(Dataset entries)
=== Section Start ===
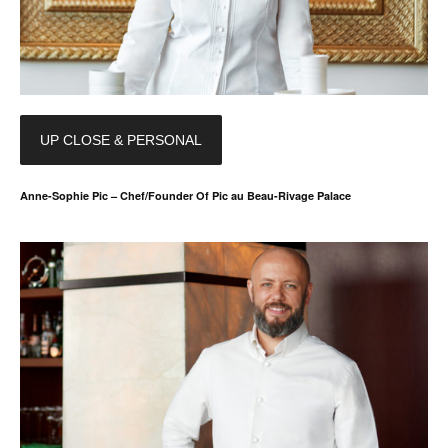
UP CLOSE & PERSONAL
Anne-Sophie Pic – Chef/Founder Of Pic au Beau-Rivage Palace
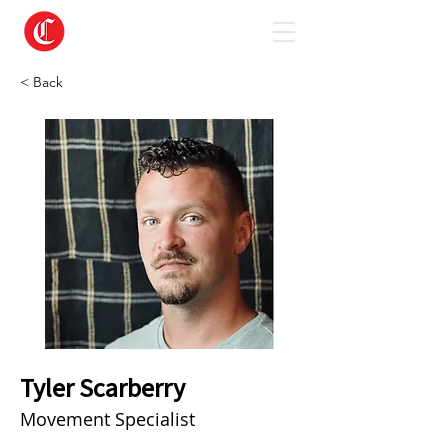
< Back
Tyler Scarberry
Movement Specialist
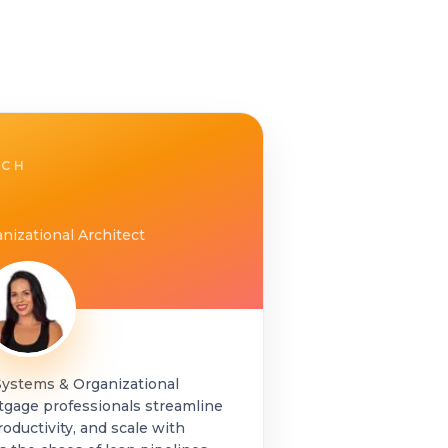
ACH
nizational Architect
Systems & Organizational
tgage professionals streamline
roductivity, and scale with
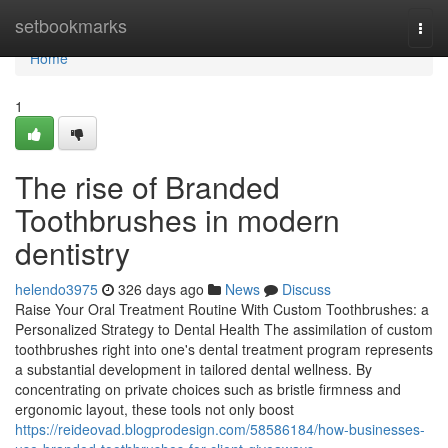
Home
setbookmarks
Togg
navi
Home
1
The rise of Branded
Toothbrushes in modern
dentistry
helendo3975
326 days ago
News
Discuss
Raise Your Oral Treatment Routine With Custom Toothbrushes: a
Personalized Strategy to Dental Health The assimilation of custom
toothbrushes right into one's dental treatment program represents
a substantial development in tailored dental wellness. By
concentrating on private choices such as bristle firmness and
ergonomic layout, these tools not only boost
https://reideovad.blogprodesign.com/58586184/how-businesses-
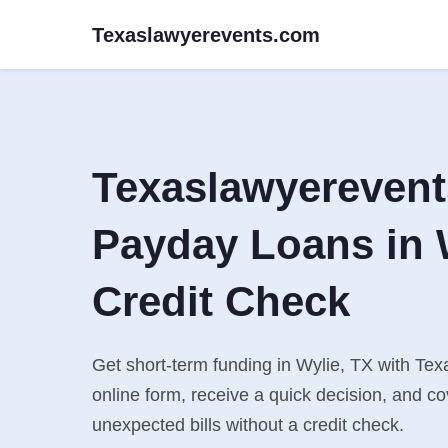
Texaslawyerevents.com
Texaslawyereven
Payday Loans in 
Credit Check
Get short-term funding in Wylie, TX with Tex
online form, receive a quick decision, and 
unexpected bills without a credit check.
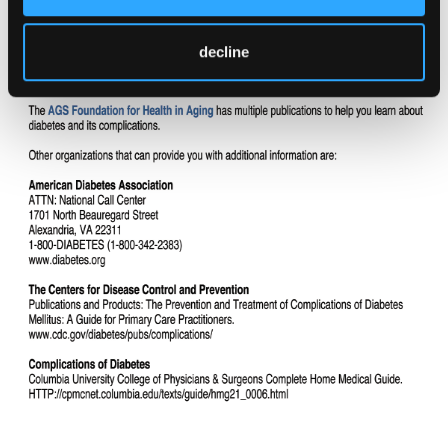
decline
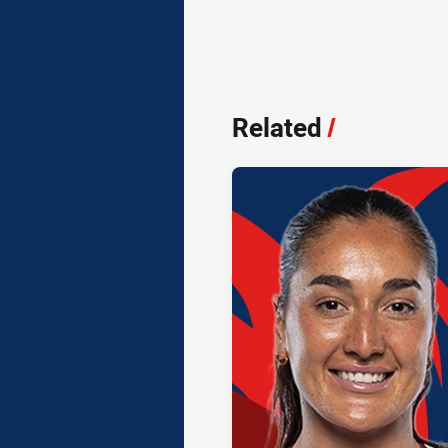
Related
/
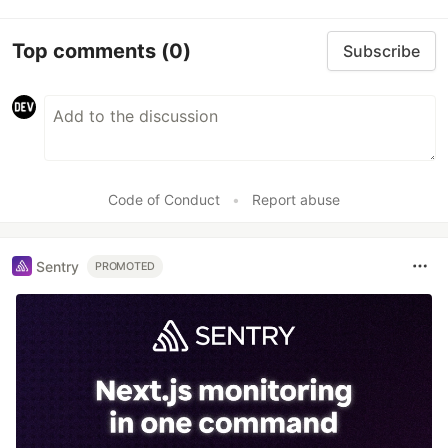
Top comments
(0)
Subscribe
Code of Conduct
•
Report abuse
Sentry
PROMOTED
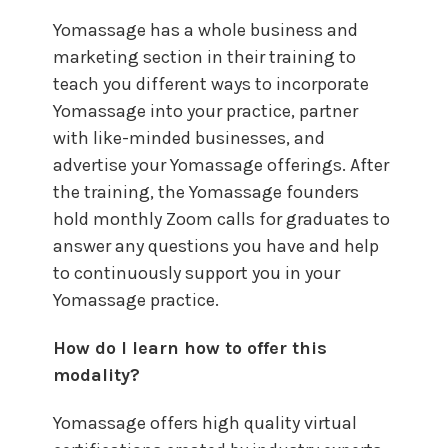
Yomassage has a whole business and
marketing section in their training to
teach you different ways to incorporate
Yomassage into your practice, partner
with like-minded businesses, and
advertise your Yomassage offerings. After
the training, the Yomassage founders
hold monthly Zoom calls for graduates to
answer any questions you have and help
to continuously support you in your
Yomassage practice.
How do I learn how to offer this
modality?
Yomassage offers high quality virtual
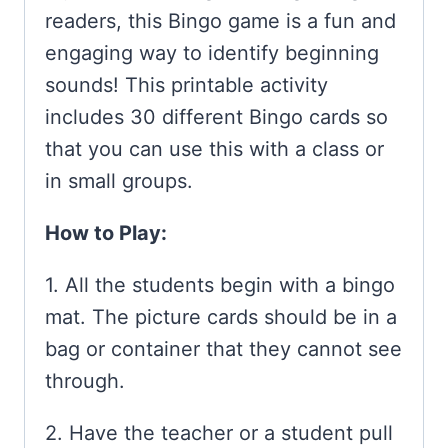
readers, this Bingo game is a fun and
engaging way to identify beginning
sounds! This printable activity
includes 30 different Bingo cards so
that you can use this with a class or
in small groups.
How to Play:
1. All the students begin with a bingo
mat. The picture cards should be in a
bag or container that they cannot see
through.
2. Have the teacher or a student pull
=== Section End ===
▶ Written task: Search the entries for "training" and show every line that has it.

▶ Task answer:
marketing section in their training to
the training, the Yomassage founders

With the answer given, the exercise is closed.